English Abstract
Abstract :
The refinement of petroleum products of crude oil constitutes a pivotal aspect of modern society, as these products are extensively utilized across numerous industries and sectors. Efficient profiling of petroleum products is of paramount importance, as it plays a crucial role in quality control, environmental protection, and adherence to the ever-evolving market demands.
This study has the potential to substantially influence the oil-based industry through its nuanced profiling of five petroleum products, including Diesel, Kerosene, Gasoline, Fuel, and Lube Base Oil.
For profiling petroleum products through Fourier Transform Infrared (FTIR) data, this study implements a cutting-edge machine learning (ML) methodology, specifically an ensemble of one-class classifiers (OCCs). The OCCs can overcome the imbalanced issue, class overlap, in-sample noise, and outlier identification. Six OCCs were compared, and each consisted of a different base classifier, which are One-class Support Vector Machines (OCSVM), Gaussian Mixture Models (GMM), Isolation Forest (IF), Principal Component Analysis (PCA), Local Outlier Factor (LOF), and K-Nearest Neighbor (KNN). The OCCs were validated against Artificial Neural Networks (ANN).
The accuracy results indicate that the GMM-based ensemble achieved the highest performance across all evaluation metrics, followed by OCSVM-based and LOF-based ensembles with 0.936, IF-based ensemble with 0.908, KNN-based ensemble with 0.899, and PCA-based ensemble with 0.871. Each of the ensembles outperforms the ANN classifier, which struggled with imbalanced data, achieving an accuracy of 0.441. Some of the used methods are sensitive to high dimensional data, therefore the experiments were also done with dimension reduced FTIR data using an optimized Autoencoder. The results showed a huge drop in the performance of OCSVM-based, a slight drop for GMM-based, PCA-based, and IF-based OCCs, and remained the same for LOF-based and KNN- based.

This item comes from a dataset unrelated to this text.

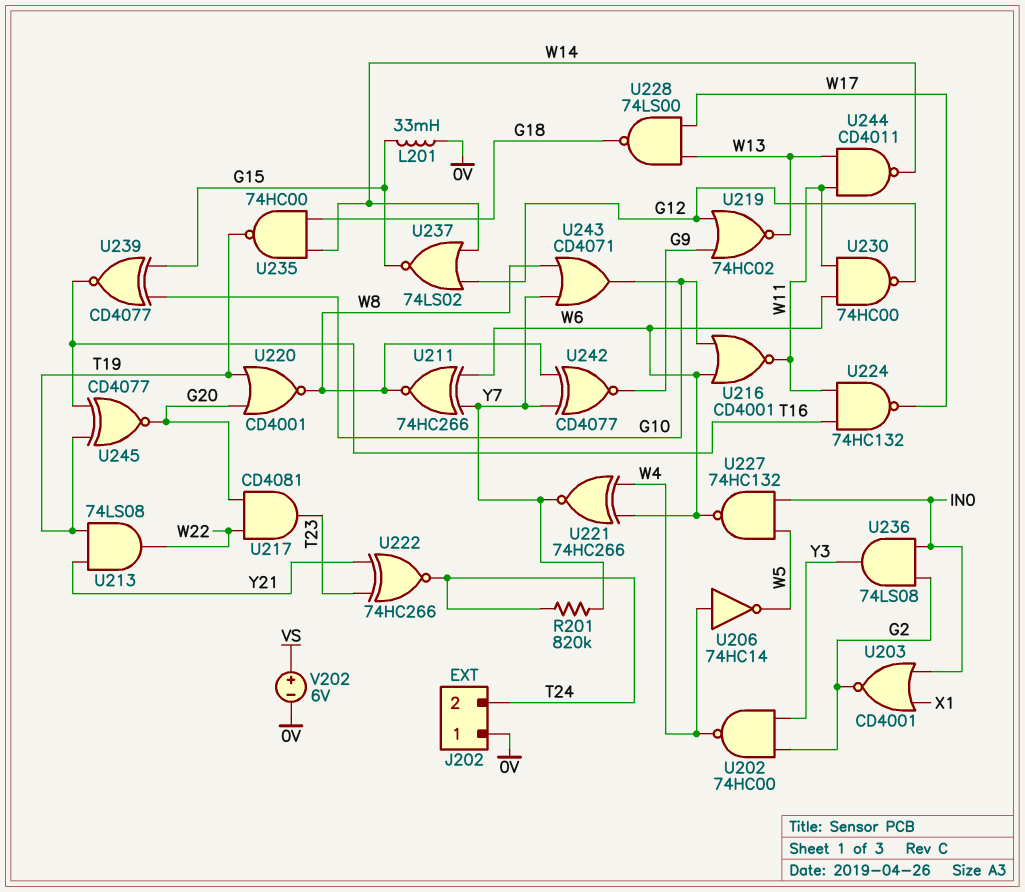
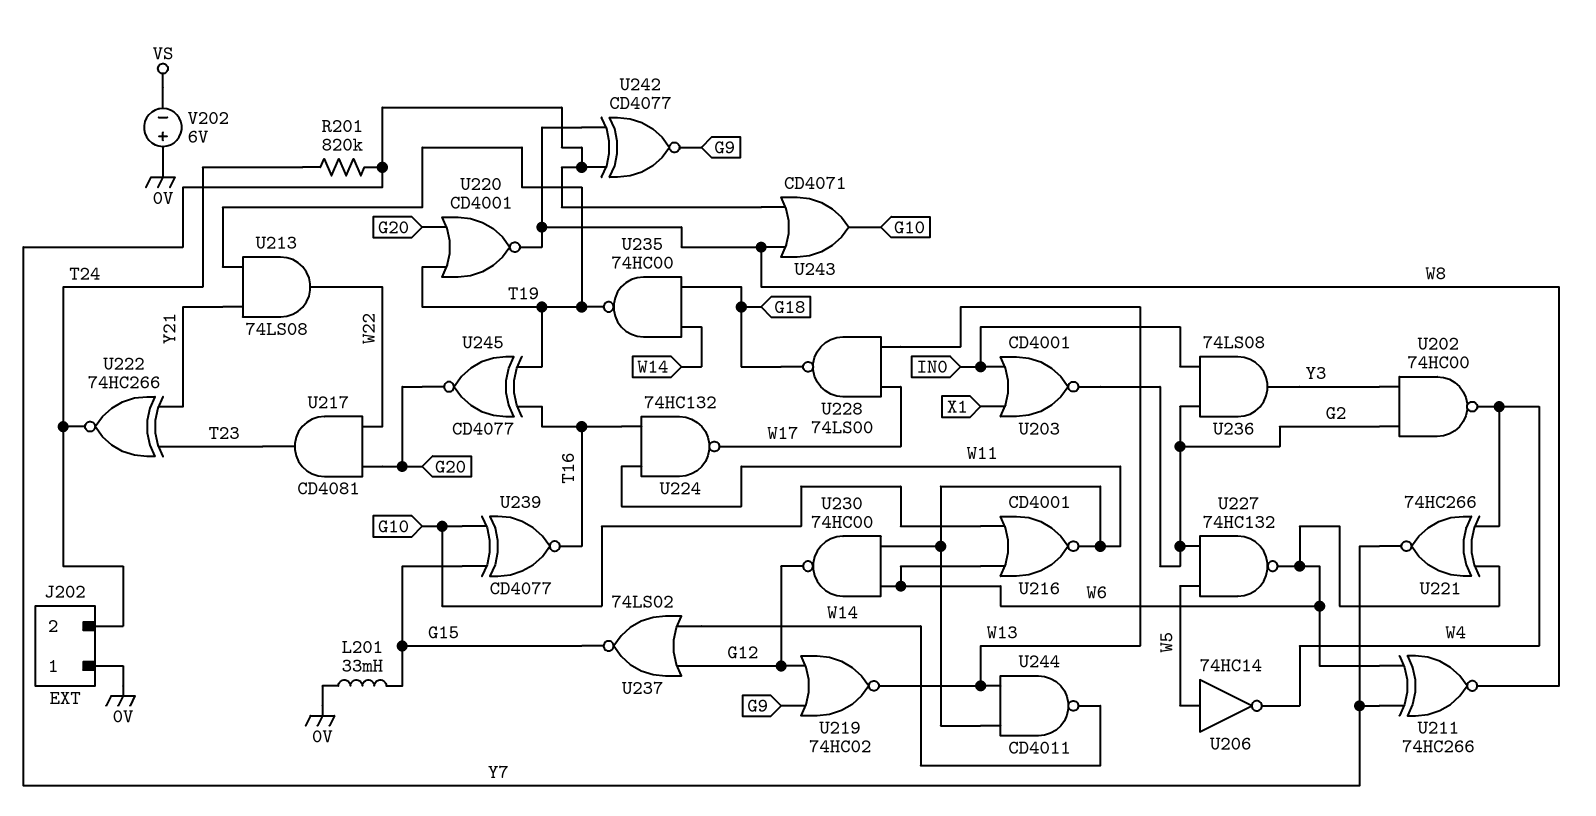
U206: NOT 74HC14 (in W4, out W5) -> NOT 74HC14 (in W5, out W4)
U227: NAND 74HC132 (in IN0, in W5, out W6) -> NAND 74HC132 (in G2, in W5, out W6)
V202: 6V (plus VS, minus 0V) -> 6V (plus 0V, minus VS)

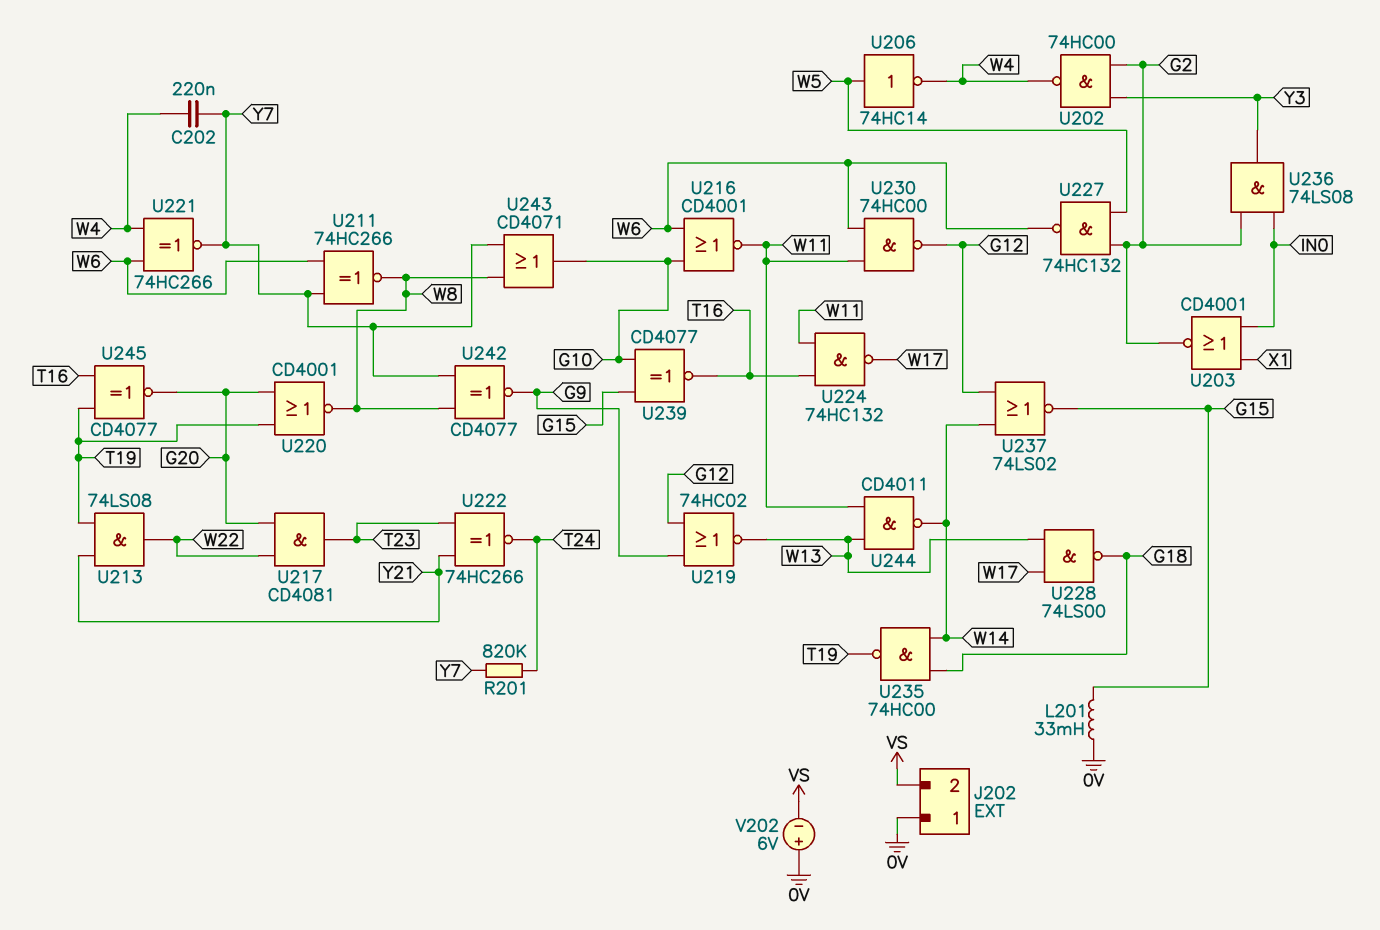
C202: none -> 220nF (W4, Y7)
J202 pin 2: T24 -> VS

This study empowers ML for important implications for the oil industry, as it provides versatile, robust, and effective maneuvers for employing it for profiling petroleum products. The results of this study provide valuable insight into the strengths and weaknesses of the different OCCs that may assist practitioners in selecting the most appropriate classifier for their specific problem.